Angle between line and its shadow on a plane

[manderson010]

Homework Statement

A line intersects a vertical wall at 40.78° (that is, 49.22° with respect to the normal vector of the wall). The line is contained within a vertical plane perpendicular to the wall such that the aforementioned angle is measured with respect to the plumb line dropped from the point of intersection. The line casts a shadow on the wall that is 68.04° from the plumb line. What is the angle between the line and its shadow?

Homework Equations

I haven't the foggiest. There's got to be a simple expression out there somewhere for this, but I've never encountered it before.

Thank you very much for your help!

added
After talking with a math professor from the College of Wooster this afternoon, I found that a better way to describe this would be in spherical coordinates. So, I guess my question now would be: how does one go about finding the angle between to rays given in polar coordinates?
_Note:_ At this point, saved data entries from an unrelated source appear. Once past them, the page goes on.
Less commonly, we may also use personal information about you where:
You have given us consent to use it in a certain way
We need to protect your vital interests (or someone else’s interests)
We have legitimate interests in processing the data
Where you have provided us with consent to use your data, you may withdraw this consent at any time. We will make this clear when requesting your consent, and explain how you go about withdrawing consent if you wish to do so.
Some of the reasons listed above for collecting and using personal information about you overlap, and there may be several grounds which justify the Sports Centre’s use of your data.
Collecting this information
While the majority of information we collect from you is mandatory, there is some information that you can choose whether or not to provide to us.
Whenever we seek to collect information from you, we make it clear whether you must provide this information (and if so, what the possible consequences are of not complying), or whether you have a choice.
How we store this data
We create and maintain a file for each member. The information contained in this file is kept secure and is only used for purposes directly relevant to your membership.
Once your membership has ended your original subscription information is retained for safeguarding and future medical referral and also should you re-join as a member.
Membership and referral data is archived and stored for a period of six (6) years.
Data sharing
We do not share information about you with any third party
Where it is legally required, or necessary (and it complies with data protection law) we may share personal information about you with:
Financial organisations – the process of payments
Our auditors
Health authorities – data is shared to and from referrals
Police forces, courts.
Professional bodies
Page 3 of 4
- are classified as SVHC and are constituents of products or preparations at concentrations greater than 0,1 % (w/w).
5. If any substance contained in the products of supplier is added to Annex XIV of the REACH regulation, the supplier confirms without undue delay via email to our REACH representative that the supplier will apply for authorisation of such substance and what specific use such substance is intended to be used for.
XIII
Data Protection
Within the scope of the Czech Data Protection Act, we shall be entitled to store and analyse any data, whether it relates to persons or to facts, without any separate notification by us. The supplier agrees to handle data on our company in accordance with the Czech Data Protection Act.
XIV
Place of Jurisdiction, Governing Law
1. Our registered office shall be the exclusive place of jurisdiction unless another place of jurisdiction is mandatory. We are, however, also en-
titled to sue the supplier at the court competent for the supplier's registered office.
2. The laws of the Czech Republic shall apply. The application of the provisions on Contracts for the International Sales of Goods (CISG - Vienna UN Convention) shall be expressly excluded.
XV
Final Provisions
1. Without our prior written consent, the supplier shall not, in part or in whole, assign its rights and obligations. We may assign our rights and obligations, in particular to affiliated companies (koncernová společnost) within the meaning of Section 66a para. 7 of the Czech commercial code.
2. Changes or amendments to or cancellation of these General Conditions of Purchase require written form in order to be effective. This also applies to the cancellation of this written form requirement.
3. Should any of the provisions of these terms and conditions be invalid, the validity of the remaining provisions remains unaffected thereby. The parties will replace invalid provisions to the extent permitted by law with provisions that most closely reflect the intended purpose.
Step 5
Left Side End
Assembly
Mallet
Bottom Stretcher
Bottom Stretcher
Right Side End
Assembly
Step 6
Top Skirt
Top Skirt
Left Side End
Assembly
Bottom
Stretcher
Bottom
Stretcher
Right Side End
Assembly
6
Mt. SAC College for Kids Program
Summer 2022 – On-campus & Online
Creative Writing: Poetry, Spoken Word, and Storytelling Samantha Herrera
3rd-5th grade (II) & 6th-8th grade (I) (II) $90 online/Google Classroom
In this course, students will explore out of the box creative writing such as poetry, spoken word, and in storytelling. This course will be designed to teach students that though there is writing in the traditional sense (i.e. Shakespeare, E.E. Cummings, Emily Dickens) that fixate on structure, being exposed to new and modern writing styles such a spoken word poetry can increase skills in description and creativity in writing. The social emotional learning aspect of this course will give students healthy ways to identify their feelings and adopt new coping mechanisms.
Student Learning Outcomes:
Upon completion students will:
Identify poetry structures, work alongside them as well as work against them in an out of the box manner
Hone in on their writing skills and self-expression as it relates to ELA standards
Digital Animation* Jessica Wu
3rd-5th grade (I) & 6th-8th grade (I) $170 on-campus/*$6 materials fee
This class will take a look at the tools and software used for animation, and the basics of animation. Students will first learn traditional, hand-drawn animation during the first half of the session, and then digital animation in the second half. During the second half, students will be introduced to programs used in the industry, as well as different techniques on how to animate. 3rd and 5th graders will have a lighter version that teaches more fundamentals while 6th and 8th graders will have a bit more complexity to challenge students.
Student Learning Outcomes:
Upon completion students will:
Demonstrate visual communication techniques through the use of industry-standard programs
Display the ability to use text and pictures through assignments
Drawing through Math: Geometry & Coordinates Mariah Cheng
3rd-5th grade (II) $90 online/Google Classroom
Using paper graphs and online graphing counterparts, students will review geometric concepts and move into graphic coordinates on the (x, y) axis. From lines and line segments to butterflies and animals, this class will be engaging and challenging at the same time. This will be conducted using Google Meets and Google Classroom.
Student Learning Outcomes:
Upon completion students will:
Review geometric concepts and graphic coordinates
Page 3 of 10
Taking the normal vector to the wall as (radius, azimuth, zenith)=(1,0,0), the two rays (unit length for simplicity) would be (1, 0°, 49.22°) and (1, 68.04°, 90°).

 

[HallsofIvy]

Personally, I would be inclined to use "vectors" to do this. Setting up a coordinate system so that the z-axis is up the wall is the yz-plane, and the line is in the xz-plane, we have a vector, of length 1, pointing along the line, given by sin(40.78)i+ cos(40.78)k. The shadow, making an ange of 68.04 with the z- axis, would be along the unit vector sin(68.04)j+ cos(68.04)k. Now, you can find the angle between those vectors by using the dot product and the fact that u\cdot v= |u||v|cos(\theta) where \theta is the angle you want to find.